- _SOURCE DOCUMENT_:
►

I'm trying to get the solution of the Cahn-Hilliard equation in 1d with a certain mass $C$. We have two components, and let's assume we have the relation $c_1+c_2=1$.Hence we take only the variable $c=c_1$.

The total energy with the Lagrange parameter $\tilde{\mu}$ (which is a sort of non-local chemical potential) writes :

$$F[c(\mathbf{r})]=\int \{f(c(\mathbf{r}))+\frac{\epsilon^2}{2} (\nabla c)^2 \}d\Omega -\tilde{\mu}\int (c(\mathbf{r}) -C) d\Omega$$
In 1 dimension :
$$\frac{\delta F}{\delta c}=0\implies \frac{df}{dc}-\tilde{\mu}-\epsilon^2 \frac{d^2c}{dx^2}=0$$
Multiplying with $dc/dx$ leads to :
$$\frac{\epsilon}{\sqrt{2}}\frac{dc}{\sqrt{f-\tilde{\mu}(c-C)}}=dx$$
Symmetry imposes $$c'(0)=0\implies f(c(0))-\tilde{\mu}(c(0)-C)=0$$
At infinity, we also have $c'(\infty)=0 \; ;\;c(\infty)=-1$ (or $0$ depending on the potential you're using).

This equation is solvable for the classical Cahn-Hilliard with  $f-\tilde{\mu}(c-C)=(c^2-c_0^2)^2$. The classical way is to get $x(c)$ and then invert it. You find a $\tanh$ solution. But this solution does not respect the symmetry condition $c'(0)=0$ (right you can make it very very close to $0$ by building manually a solution with tanh functions... but I'm looking for an exact solution of the equation). Meaning it only gives the profile of an interface between 2 semi-infinite media.

What I don't understand is how to get a profile respecting the symmetry condition, meaning with a nucleus/aggregate of one phase into the other phase. Meaning a phase of finite size (for example $c=1$) into the other phase ($c=-1$).

I'm wondering wether my problem is overconstrained since the equation $\frac{\epsilon}{\sqrt{2}}\frac{dc}{\sqrt{f-\tilde{\mu}(c-C)}}=dx$ admits only one new constant and there are 3 constraints : $c'(0)=c'(\pm \infty)=0$ and $\int_{\mathbb{R}}c dx=C$ (about this one I have a doubt since $C$ enters the potential).

◄

- _WHAT THIS EXERCISE ASKS_:
A – Copy the Cahn-Hilliard question from "I'm trying to" to "the variable $c=c_1$.", inclusive, renaming "two components" as "two species".
B – In the Cahn-Hilliard question, what kind of solution results from the classical approach of getting x(c) and then inverting it?
The lines that follow the text are not needed for either task.

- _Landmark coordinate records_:
►

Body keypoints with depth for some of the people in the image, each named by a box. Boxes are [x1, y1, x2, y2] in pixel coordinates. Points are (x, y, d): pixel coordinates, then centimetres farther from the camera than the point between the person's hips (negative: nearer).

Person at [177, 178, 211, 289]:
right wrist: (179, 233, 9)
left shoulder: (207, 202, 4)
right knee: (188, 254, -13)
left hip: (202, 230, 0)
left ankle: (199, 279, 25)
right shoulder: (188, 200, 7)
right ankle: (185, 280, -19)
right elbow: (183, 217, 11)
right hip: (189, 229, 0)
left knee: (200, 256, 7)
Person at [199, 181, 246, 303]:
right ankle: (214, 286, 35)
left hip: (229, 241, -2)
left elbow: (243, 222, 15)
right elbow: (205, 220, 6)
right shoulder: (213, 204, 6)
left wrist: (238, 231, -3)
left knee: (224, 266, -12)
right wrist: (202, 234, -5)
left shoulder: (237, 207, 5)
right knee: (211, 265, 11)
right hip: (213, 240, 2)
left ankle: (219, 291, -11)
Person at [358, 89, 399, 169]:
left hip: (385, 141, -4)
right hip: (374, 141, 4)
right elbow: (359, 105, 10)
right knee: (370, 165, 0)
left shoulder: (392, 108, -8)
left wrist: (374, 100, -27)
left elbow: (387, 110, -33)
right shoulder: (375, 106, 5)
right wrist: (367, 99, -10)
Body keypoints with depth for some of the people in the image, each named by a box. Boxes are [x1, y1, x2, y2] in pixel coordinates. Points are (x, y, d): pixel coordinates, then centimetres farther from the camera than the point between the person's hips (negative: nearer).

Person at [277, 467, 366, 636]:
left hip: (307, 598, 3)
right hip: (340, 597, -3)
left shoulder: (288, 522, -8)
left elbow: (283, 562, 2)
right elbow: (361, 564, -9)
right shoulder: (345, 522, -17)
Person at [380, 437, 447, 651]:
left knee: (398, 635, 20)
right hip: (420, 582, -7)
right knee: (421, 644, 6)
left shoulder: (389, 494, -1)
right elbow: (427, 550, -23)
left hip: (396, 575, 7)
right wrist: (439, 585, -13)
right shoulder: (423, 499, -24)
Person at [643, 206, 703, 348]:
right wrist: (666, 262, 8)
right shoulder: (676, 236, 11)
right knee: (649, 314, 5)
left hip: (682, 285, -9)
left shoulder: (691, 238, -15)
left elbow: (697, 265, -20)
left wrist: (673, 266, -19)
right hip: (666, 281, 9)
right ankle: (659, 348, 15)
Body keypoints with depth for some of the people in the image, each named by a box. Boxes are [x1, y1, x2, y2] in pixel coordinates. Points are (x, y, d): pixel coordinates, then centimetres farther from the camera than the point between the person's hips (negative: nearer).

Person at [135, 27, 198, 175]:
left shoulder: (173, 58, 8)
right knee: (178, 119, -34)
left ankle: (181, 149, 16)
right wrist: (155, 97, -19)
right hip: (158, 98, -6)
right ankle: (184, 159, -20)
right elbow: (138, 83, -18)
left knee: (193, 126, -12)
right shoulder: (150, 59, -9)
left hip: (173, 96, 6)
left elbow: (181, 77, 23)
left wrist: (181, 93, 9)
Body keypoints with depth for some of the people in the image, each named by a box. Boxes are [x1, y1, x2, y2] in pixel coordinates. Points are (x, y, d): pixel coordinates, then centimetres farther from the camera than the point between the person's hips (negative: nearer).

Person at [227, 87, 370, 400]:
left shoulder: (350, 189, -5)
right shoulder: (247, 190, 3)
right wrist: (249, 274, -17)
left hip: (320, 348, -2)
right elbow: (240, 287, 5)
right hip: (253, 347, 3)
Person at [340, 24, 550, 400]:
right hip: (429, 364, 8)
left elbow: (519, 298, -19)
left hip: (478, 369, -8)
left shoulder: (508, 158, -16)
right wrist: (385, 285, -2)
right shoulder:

◄

- _EXERCISE RESPONSES_:
A –
I'm trying to get the solution of the Cahn-Hilliard equation in 1d with a certain mass $C$. We have two species, and let's assume we have the relation $c_1+c_2=1$.Hence we take only the variable $c=c_1$.

B – A tanh solution.